# Task description
From the line that contains "micrograph shows no" to the end of the entries, write out every line exactly, including both ends, and nothing more.

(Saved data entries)
####################

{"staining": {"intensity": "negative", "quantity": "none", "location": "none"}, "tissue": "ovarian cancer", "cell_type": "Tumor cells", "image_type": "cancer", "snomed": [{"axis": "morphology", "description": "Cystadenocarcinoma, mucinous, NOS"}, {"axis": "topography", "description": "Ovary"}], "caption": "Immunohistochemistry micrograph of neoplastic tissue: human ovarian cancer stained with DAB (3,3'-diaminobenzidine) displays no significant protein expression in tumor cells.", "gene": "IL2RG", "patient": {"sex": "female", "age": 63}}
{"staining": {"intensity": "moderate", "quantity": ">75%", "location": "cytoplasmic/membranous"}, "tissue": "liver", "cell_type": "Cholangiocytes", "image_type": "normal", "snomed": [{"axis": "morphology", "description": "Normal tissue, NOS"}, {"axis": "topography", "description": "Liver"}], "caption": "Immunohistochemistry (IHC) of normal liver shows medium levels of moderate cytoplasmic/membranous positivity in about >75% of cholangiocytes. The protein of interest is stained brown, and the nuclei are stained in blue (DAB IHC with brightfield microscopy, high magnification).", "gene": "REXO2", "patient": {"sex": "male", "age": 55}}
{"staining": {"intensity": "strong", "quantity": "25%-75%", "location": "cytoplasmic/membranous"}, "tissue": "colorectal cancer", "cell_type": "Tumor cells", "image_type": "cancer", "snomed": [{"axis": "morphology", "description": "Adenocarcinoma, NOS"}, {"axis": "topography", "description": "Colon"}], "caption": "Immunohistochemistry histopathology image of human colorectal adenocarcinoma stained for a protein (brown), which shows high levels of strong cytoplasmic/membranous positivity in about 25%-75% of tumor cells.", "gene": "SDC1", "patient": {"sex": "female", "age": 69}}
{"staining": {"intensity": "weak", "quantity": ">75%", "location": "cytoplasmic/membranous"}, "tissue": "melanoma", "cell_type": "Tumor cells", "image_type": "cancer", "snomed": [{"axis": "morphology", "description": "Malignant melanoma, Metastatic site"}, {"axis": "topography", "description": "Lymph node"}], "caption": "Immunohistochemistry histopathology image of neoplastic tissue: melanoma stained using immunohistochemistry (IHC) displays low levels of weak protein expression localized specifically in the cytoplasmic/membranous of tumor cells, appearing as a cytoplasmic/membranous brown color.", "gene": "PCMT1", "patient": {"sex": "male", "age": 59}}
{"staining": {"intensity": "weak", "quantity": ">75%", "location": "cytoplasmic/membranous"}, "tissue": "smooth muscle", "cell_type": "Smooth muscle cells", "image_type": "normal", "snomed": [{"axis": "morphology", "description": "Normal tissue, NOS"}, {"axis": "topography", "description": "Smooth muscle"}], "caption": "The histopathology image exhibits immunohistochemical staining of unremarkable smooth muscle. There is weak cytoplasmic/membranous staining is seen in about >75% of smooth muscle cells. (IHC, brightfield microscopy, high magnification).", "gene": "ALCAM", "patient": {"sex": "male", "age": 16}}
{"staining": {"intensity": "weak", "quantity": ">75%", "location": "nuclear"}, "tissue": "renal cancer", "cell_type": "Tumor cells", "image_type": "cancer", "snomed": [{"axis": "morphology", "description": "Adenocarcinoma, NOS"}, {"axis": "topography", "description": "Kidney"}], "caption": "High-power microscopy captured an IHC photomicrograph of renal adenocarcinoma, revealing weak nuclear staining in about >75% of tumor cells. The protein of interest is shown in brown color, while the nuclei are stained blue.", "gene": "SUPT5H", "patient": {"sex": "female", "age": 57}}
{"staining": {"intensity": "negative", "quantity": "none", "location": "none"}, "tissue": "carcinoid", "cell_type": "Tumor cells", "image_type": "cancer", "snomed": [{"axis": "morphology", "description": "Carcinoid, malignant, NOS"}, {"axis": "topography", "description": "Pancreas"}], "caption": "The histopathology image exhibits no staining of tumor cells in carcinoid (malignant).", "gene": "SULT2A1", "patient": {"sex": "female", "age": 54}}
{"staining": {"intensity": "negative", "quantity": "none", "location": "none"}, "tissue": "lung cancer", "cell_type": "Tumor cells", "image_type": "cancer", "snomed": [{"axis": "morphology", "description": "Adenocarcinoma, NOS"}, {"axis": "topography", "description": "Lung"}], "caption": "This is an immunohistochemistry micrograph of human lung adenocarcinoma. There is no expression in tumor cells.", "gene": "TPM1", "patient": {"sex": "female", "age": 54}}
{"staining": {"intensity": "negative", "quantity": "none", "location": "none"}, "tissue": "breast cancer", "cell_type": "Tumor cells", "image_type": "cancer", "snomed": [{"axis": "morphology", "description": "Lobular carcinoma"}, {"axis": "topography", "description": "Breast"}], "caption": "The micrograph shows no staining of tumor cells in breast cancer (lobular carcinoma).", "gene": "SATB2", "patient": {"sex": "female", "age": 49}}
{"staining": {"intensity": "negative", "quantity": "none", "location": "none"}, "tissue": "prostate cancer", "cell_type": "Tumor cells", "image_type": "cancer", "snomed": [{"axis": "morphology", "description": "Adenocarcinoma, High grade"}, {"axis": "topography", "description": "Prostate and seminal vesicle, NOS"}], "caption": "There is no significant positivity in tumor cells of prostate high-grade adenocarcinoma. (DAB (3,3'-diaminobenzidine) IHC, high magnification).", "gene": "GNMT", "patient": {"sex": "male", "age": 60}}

####################

# Response to this exercise
{"staining": {"intensity": "negative", "quantity": "none", "location": "none"}, "tissue": "breast cancer", "cell_type": "Tumor cells", "image_type": "cancer", "snomed": [{"axis": "morphology", "description": "Lobular carcinoma"}, {"axis": "topography", "description": "Breast"}], "caption": "The micrograph shows no staining of tumor cells in breast cancer (lobular carcinoma).", "gene": "SATB2", "patient": {"sex": "female", "age": 49}}
{"staining": {"intensity": "negative", "quantity": "none", "location": "none"}, "tissue": "prostate cancer", "cell_type": "Tumor cells", "image_type": "cancer", "snomed": [{"axis": "morphology", "description": "Adenocarcinoma, High grade"}, {"axis": "topography", "description": "Prostate and seminal vesicle, NOS"}], "caption": "There is no significant positivity in tumor cells of prostate high-grade adenocarcinoma. (DAB (3,3'-diaminobenzidine) IHC, high magnification).", "gene": "GNMT", "patient": {"sex": "male", "age": 60}}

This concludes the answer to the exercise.